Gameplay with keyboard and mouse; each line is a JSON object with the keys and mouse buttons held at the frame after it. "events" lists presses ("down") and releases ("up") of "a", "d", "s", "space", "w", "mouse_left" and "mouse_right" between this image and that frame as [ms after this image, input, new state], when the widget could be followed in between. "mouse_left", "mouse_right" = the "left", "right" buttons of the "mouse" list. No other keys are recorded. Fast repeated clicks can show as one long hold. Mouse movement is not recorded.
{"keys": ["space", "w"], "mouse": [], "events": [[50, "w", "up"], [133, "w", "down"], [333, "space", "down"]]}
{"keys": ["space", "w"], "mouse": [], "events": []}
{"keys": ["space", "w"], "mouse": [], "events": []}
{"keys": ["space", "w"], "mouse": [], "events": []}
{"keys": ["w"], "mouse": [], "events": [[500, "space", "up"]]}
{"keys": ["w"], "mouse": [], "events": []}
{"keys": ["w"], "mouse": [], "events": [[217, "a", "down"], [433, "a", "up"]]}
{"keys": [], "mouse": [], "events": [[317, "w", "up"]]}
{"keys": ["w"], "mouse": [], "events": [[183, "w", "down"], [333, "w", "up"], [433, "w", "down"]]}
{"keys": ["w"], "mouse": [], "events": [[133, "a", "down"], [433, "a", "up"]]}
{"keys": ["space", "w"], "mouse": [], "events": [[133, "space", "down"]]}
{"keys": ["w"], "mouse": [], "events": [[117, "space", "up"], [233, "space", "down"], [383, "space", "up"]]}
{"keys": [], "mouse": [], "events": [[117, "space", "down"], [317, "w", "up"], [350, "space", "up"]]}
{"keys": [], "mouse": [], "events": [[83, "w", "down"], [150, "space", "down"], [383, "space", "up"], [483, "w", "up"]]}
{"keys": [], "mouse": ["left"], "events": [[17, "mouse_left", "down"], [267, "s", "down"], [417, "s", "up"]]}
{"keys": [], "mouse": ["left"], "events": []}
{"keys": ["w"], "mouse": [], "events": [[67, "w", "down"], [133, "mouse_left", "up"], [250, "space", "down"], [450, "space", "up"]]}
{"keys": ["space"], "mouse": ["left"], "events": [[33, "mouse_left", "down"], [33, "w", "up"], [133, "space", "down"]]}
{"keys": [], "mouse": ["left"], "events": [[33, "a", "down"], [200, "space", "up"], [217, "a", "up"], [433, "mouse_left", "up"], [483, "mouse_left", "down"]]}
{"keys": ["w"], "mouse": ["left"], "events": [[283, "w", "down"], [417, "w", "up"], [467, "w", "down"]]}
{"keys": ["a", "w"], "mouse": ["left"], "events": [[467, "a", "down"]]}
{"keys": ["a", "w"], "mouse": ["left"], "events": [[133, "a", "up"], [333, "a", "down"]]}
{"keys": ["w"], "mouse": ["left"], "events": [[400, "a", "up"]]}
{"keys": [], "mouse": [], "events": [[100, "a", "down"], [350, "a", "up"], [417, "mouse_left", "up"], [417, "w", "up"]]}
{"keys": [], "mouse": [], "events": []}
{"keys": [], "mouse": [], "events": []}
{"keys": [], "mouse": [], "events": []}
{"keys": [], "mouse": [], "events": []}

*YOUR INSTRUCTIONS*: Each record above needs to be transcribed word for word.

*SOLVED EXERCISE*:
Gameplay with keyboard and mouse; each line is a JSON object with the keys and mouse buttons held at the frame after it. "events" lists presses ("down") and releases ("up") of "a", "d", "s", "space", "w", "mouse_left" and "mouse_right" between this image and that frame as [ms after this image, input, new state], when the widget could be followed in between. "mouse_left", "mouse_right" = the "left", "right" buttons of the "mouse" list. No other keys are recorded. Fast repeated clicks can show as one long hold. Mouse movement is not recorded.
{"keys": ["space", "w"], "mouse": [], "events": [[50, "w", "up"], [133, "w", "down"], [333, "space", "down"]]}
{"keys": ["space", "w"], "mouse": [], "events": []}
{"keys": ["space", "w"], "mouse": [], "events": []}
{"keys": ["space", "w"], "mouse": [], "events": []}
{"keys": ["w"], "mouse": [], "events": [[500, "space", "up"]]}
{"keys": ["w"], "mouse": [], "events": []}
{"keys": ["w"], "mouse": [], "events": [[217, "a", "down"], [433, "a", "up"]]}
{"keys": [], "mouse": [], "events": [[317, "w", "up"]]}
{"keys": ["w"], "mouse": [], "events": [[183, "w", "down"], [333, "w", "up"], [433, "w", "down"]]}
{"keys": ["w"], "mouse": [], "events": [[133, "a", "down"], [433, "a", "up"]]}
{"keys": ["space", "w"], "mouse": [], "events": [[133, "space", "down"]]}
{"keys": ["w"], "mouse": [], "events": [[117, "space", "up"], [233, "space", "down"], [383, "space", "up"]]}
{"keys": [], "mouse": [], "events": [[117, "space", "down"], [317, "w", "up"], [350, "space", "up"]]}
{"keys": [], "mouse": [], "events": [[83, "w", "down"], [150, "space", "down"], [383, "space", "up"], [483, "w", "up"]]}
{"keys": [], "mouse": ["left"], "events": [[17, "mouse_left", "down"], [267, "s", "down"], [417, "s", "up"]]}
{"keys": [], "mouse": ["left"], "events": []}
{"keys": ["w"], "mouse": [], "events": [[67, "w", "down"], [133, "mouse_left", "up"], [250, "space", "down"], [450, "space", "up"]]}
{"keys": ["space"], "mouse": ["left"], "events": [[33, "mouse_left", "down"], [33, "w", "up"], [133, "space", "down"]]}
{"keys": [], "mouse": ["left"], "events": [[33, "a", "down"], [200, "space", "up"], [217, "a", "up"], [433, "mouse_left", "up"], [483, "mouse_left", "down"]]}
{"keys": ["w"], "mouse": ["left"], "events": [[283, "w", "down"], [417, "w", "up"], [467, "w", "down"]]}
{"keys": ["a", "w"], "mouse": ["left"], "events": [[467, "a", "down"]]}
{"keys": ["a", "w"], "mouse": ["left"], "events": [[133, "a", "up"], [333, "a", "down"]]}
{"keys": ["w"], "mouse": ["left"], "events": [[400, "a", "up"]]}
{"keys": [], "mouse": [], "events": [[100, "a", "down"], [350, "a", "up"], [417, "mouse_left", "up"], [417, "w", "up"]]}
{"keys": [], "mouse": [], "events": []}
{"keys": [], "mouse": [], "events": []}
{"keys": [], "mouse": [], "events": []}
{"keys": [], "mouse": [], "events": []}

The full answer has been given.